I recently obtained a free legal opinion about the prospects for parents making complaints of discrimination under the Commonwealth Disability Discrimination Act (DDA), for the denial of benefits under the No Jab No Pay law, and/or the denial or cancellation of childcare enrolment under Victorian and Queensland No Jab No Play laws.

There is both good and bad news on this front.

The Good News – No Jab No Play Victoria and Queensland

According to the legal opinion, there are sufficient grounds for parents to make complaints against childcare services, with the possibility of obtaining compensation, for the denial or cancellation of enrolment of unvaccinated children under the state-based No Jab No Play laws, but no guarantees a complaint will be successful.  This is because there is very little case law to inform or predict how various sections of the DDA will be interpreted in the context of discrimination against unvaccinated children.

Although childcare services in Victoria are required by state law to not enrol unvaccinated children, and in Queensland are provided the option to not enrol or cancel the enrolment of unvaccinated children, these services are also obliged to comply with commonwealth laws such as the DDA.

In flagrant breach of its 2014 election promise to provide for the right to conscientious objection,  the Andrews ALP government has placed these services in the invidious position of having to choose between complying with the state-based ‘No Jab No Play’ law which prohibits the enrolment of unvaccinated children unless they fall within an exemption category, or, complying with the Commonwealth Disability Discrimination Act (DDA) which prohibits discrimination on the basis that a person (unvaccinated child), may in the future, carry organisms causing, or capable of causing disease or illness.

Quite clearly these services are not able to comply with both the state and Commonwealth law at the same time, so must make a choice to either comply with the state-based ‘No Jab No Play’ law and risk legal proceedings for unlawful discrimination, or comply with the Commonwealth DDA by permitting the enrolment of unvaccinated children and risk the penalty provided under the state law.

As a general rule, and in accordance with s109 of the Australian Constitution, commonwealth laws prevail to the extent of any inconsistency with state laws.

S109 of the Australian Constitution provides:

When a law of a State is inconsistent with a law of the Commonwealth, the latter shall prevail, and the former shall, to the extent of the inconsistency, be invalid.

On the face of it, the state-based ‘No Jab No Play’ laws are inconsistent with the Commonwealth DDA to the extent these laws apply to unvaccinated children, so arguably, childcare services may elect to comply with the Commonwealth law by enrolling unvaccinated children.

To make out a complaint under the DDA one must show that there has been either direct or indirect discrimination on the basis of disability.

It has previously been held that unvaccinated children have a disability for the purpose of the DDA. [1]

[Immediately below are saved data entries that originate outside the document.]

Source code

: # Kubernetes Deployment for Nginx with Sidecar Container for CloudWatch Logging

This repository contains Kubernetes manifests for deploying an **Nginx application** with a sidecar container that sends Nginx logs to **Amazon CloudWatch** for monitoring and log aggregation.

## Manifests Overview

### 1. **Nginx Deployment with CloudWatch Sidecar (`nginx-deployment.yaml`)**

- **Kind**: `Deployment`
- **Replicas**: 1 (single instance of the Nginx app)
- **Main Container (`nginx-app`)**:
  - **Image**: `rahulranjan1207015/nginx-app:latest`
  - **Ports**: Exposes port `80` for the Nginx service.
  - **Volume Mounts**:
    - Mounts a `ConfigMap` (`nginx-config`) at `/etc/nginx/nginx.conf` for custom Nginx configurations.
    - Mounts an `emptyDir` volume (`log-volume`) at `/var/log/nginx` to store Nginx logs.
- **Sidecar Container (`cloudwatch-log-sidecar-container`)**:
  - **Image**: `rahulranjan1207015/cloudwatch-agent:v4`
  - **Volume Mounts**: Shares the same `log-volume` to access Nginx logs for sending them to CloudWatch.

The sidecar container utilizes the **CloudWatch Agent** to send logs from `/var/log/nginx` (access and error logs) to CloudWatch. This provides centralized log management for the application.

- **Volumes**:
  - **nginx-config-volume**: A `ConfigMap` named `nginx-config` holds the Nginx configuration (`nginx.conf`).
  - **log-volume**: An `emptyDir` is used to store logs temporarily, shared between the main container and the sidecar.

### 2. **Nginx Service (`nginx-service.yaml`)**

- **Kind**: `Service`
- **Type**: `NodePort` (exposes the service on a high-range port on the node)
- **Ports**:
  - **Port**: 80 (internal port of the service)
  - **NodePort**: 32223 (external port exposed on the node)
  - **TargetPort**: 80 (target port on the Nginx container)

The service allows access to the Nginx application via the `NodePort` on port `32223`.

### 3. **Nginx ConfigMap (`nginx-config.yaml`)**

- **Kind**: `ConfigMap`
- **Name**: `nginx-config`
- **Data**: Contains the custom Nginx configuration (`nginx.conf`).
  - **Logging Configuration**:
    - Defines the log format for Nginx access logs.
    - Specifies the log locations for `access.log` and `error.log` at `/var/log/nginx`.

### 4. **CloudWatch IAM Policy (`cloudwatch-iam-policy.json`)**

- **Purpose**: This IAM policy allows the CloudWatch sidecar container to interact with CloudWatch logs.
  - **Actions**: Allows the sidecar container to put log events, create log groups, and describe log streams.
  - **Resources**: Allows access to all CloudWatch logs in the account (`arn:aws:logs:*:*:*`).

Section 4 of the DDA provides:

“disability” , in relation to a person, means:              

(c)  the presence in the body of organisms causing disease or illness which (j)  may exist in the future; or

(d)  the presence in the body of organisms capable of causing disease or illness which (j)  may exist in the future.

If you have experienced discrimination – your child having been excluded from or denied enrolment in childcare for being unvaccinated – and wish to test its lawfulness under the DDA, I have prepared a comprehensive guide (click on link) to assist you.

The Bad News – No Jab No Pay

The legal opinion, unfortunately, was that there are no grounds to make complaints of discrimination for the denial of childcare subsidies and family tax benefits under the DDA.

Section 29 of the DDA provides:

It is unlawful for a person who performs any function or exercises any power under a Commonwealth law or for the purposes of a Commonwealth program or has any other responsibility for the administration of a Commonwealth law or the conduct of a Commonwealth program, to discriminate against another person on the ground of the other person’s disability in the performance of that function, the exercise of that power or the fulfilment of that responsibility.

However, it is the No Jab No Pay law itself that is discriminatory, as opposed to there being discrimination in the administration of that law.  The discrimination is not occurring at the administrative level; the Department of Human Services is merely implementing a duly enacted, albeit discriminatory law.

Under the principle of parliamentary sovereignty or supremacy, the federal parliament, as the democratically elected representative body, may enact discriminatory laws under various constitutional heads of power as it sees fit, even when the law will violate existing discrimination laws.  This is because there is no general right to equality or non-discrimination conferred by the Australian Constitution.

Please note: this does not mean the No Jab No Pay law isn’t unconstitutional for other reasons.   As readers would know, the AVN is in the process of preparing a High Court challenge to the constitutional validity of No Jab No Pay.  This opinion doesn’t change that. 

This blog may also be shared with childcare services. 

References

[1] Beattie (on behalf of Kiro and Lewis Beattie) v Maroochy Shire Council [1996] HREOCA 40 (20 December 1996)
http://www.austlii.edu.au/cgi-bin/sinodisp/au/cases/cth/HREOCA/1996/40.html

Disclaimer: All information contained herein was, to the author’s knowledge, correct at the time of writing, but is not intended to constitute legal advice.